#### What is being asked:
In the entries below, count the lines that include the word "IPARI" and reply with the number alone.

#### Extracted data:

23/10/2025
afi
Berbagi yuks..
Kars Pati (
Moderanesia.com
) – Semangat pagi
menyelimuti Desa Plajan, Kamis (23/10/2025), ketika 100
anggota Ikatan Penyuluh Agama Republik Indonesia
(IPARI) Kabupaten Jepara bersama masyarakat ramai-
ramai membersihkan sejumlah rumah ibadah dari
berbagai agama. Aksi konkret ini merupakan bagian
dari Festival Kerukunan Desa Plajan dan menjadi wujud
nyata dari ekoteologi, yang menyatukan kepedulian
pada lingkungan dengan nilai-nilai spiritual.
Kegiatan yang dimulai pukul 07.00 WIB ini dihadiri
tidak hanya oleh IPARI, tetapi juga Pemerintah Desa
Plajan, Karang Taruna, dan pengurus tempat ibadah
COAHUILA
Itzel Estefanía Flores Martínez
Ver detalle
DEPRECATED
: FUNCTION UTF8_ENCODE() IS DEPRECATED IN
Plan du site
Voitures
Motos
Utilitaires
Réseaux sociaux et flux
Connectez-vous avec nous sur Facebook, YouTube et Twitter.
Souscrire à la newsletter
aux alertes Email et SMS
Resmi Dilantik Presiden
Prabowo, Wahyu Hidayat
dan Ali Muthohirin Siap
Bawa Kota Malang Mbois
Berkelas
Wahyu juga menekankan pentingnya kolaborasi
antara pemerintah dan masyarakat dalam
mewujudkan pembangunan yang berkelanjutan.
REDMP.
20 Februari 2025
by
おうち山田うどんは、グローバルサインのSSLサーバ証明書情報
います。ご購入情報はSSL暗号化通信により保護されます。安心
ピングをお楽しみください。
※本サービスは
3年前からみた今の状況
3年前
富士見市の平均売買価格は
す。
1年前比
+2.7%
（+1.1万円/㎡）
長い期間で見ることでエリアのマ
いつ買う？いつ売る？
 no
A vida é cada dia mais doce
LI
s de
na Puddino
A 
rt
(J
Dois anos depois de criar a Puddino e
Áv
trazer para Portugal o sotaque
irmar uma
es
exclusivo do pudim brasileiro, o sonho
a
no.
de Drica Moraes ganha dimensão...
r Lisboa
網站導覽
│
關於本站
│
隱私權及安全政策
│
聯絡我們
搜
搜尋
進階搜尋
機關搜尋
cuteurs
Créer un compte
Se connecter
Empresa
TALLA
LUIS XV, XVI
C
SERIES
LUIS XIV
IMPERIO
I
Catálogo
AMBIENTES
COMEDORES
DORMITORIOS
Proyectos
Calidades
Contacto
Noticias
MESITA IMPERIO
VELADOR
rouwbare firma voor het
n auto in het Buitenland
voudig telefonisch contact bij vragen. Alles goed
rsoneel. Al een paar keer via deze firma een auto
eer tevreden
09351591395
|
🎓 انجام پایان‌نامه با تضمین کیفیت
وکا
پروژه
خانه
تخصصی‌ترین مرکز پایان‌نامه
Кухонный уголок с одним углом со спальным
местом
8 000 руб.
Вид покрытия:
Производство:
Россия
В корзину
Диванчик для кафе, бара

#### Problem solution:
2